The presence of fossil fuels correlates most of the times with intense violence during armed conflict and the influence of armed groups and organized crime. Colombia’s and Venezuela’s armed conflict has overlapped with extractive industries where deforestation, pollution, and militarized security forces have both displaced communities and damaged ecosystems. Women are some of the forefront environmental defenders but they face violence, threats, evictions while being the ones to organize water, food, and peacebuilding.

A group of villagers gathers water near Kalemie, DR Congo.

Credits: Alain Nkingi

Women can have different roles to play during conflict, especially after the fact. Upheavals of conflict can bring in new opportunities for transforming gender relations and promoting  more inclusive social, political and economic structures. This is more difficult in practice, as issues related to women’s rights get in the way with their participation in the process of state and peacebuilding. However, feminist climate analysis should target the system, not only the damage done. Gender is oftentimes also considered a nonpriority issue that is sidelined during conflict, and policymakers have insufficient knowledge in how to integrate a gender dimension into their strategies. Instead, a serious climate justice approach should question the political and economic entities that profit from militarization and environmental destruction, rather than treating them as separate crises.
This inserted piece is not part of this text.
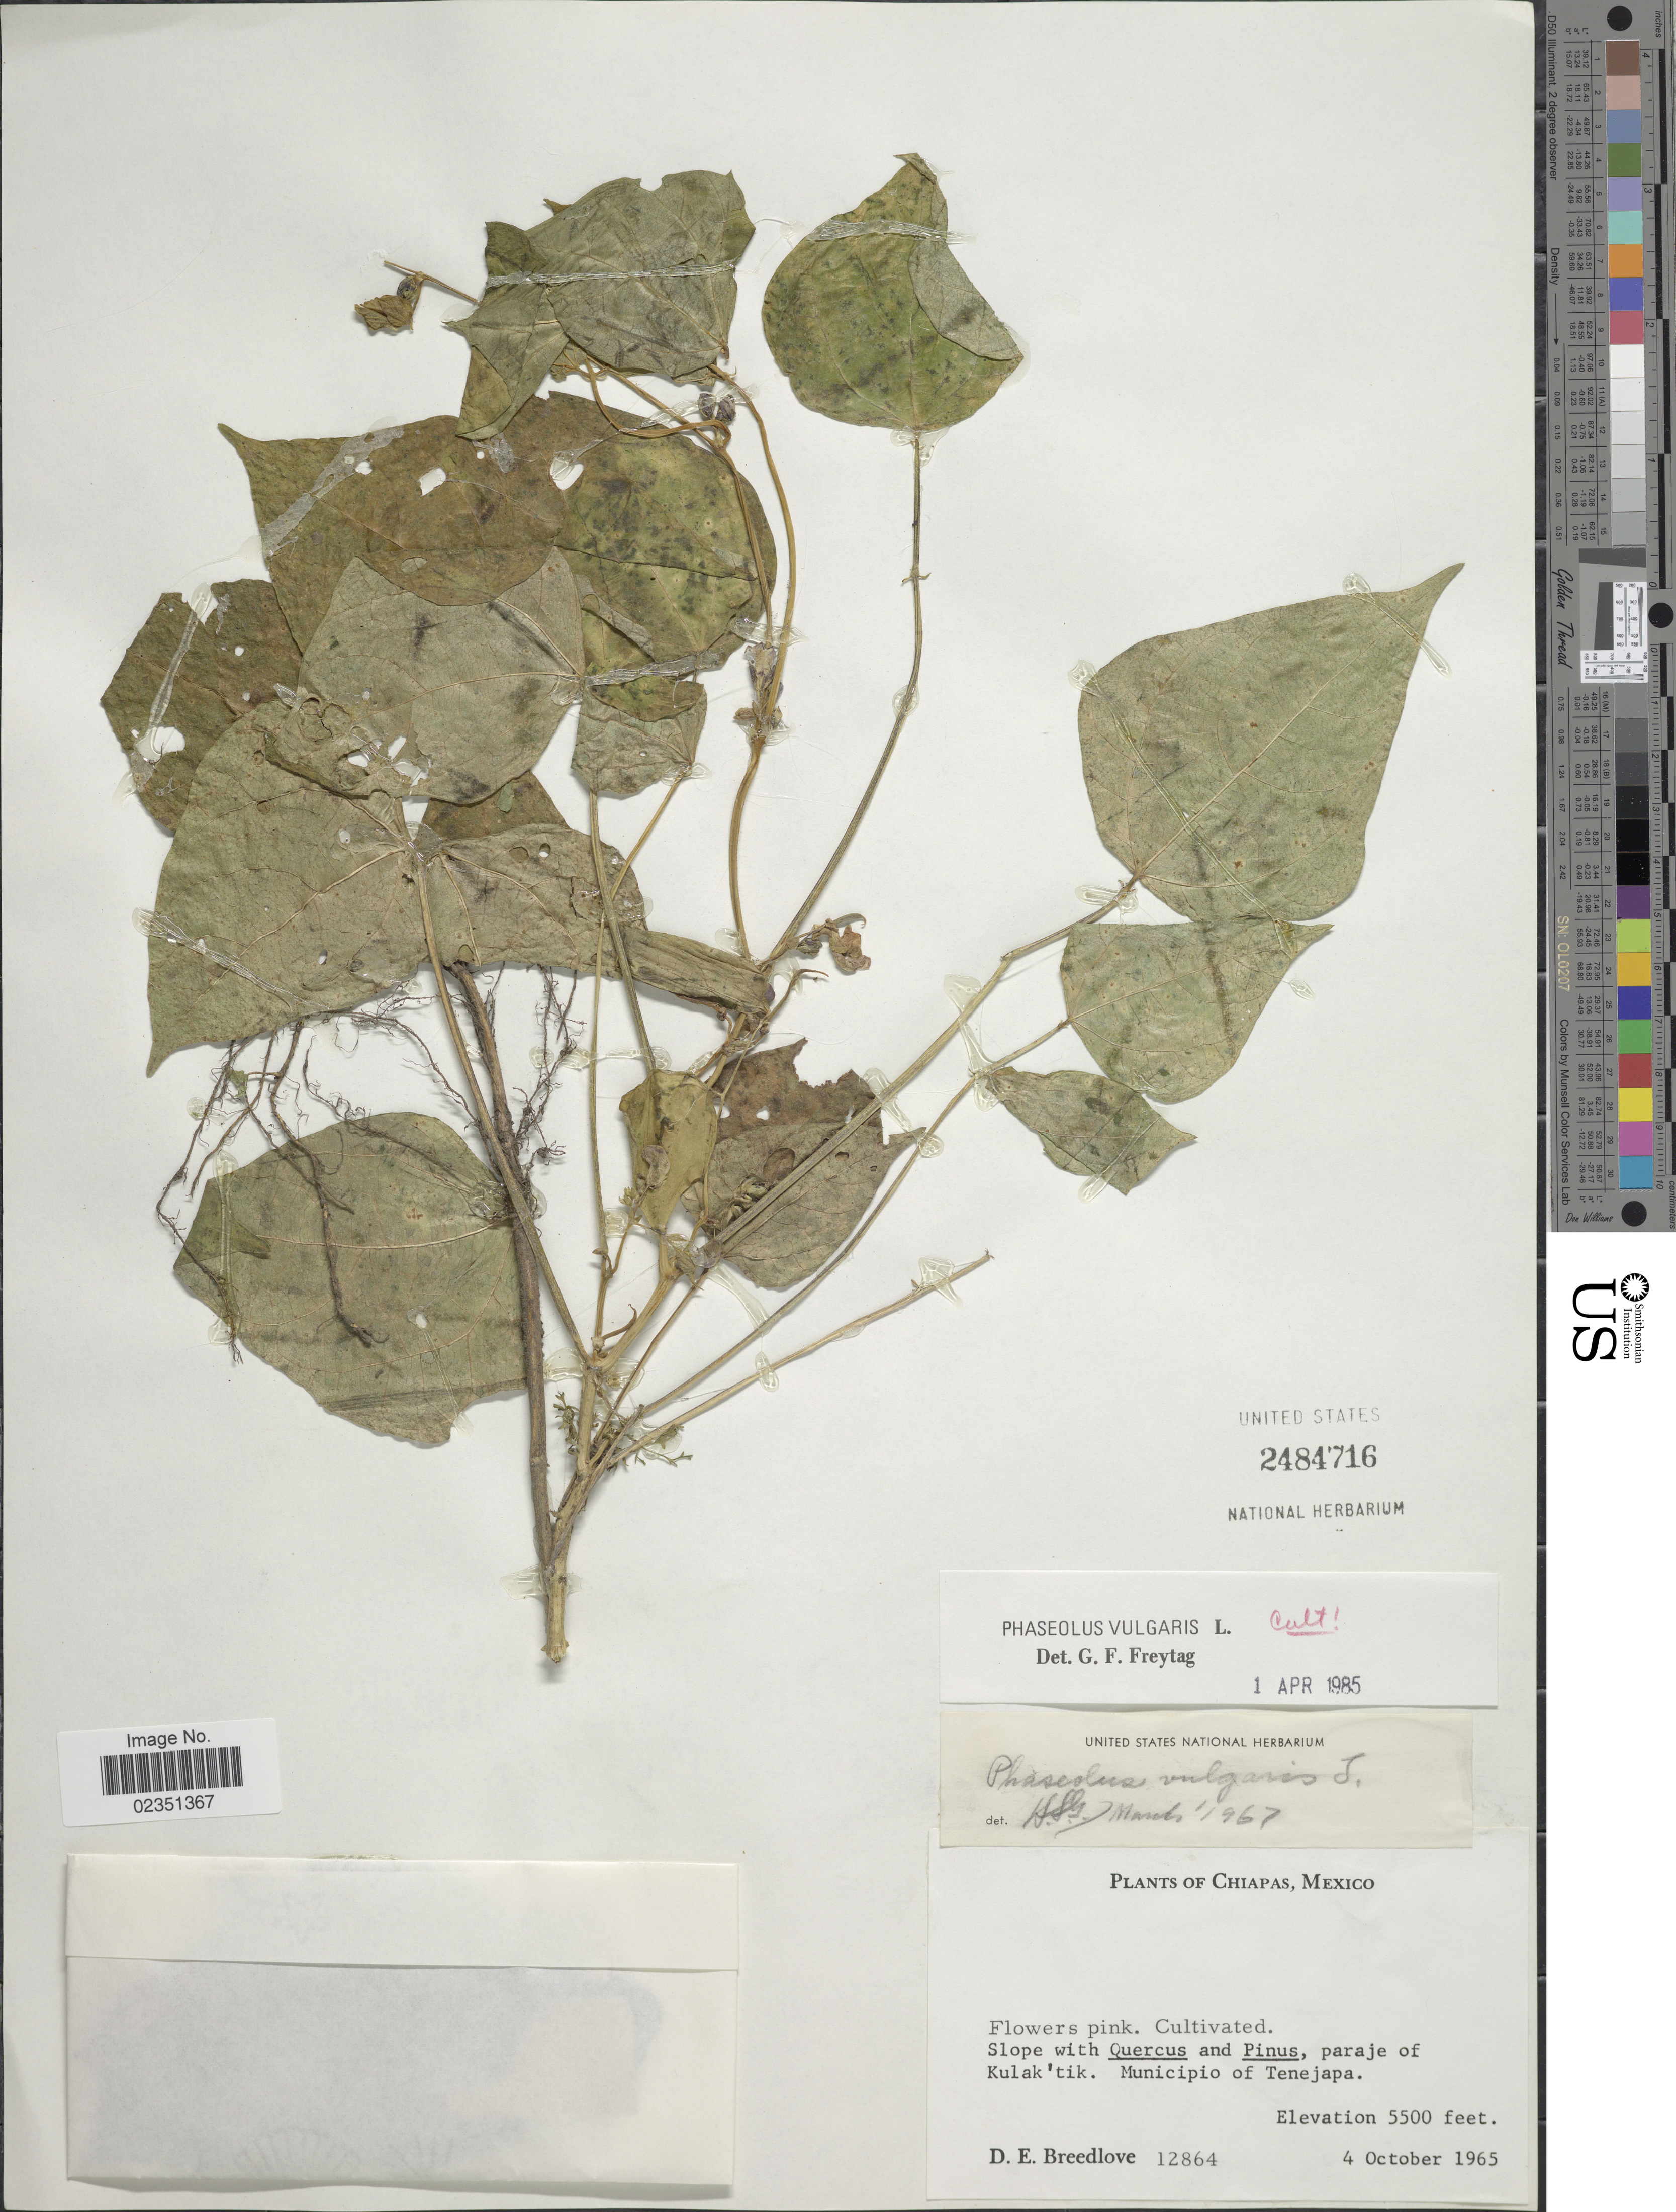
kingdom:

Women face layered harm in these conflict zones, which is why a feminist perspective is necessary while discussing climate and peace frameworks. Failing to include this gender dimension into post-conflict policy has detrimental effects for both men and women, and in these cases, women’s roles in households and communities depend on their ability to access resources, even during conflict. Gender inequality has been shown to be linked to violent conflict, with an older study by the World Bank in 2003 finding that extreme and systematic gender inequality is correlated to political violence. So, even if daily life is disrupted by war, the responsibilities women carry remain the same but with more environmental pressures. In Sudan, displaced women are still tasked with collecting fuel and water, but deforestation in refugee camps forces them to travel further, exposing them to gendered risks such as rape and harassment.

States, especially those affected by conflict, should recognize the gender-specific impacts of the climate crisis and include these considerations into climate mitigation and conflict prevention. Thus, they should not only include assessments for the structural causes of conflict and gender inequality, as are corporate and colonial powers, but they should also create plans to end armaments and for fossil fuel and military divestment, demilitarisation, and disarmament. Instead, funds should be directed towards building systems of solidarity and care, mitigating the climate crisis, building green energy, ending hunger and poverty, and investing in gender equality.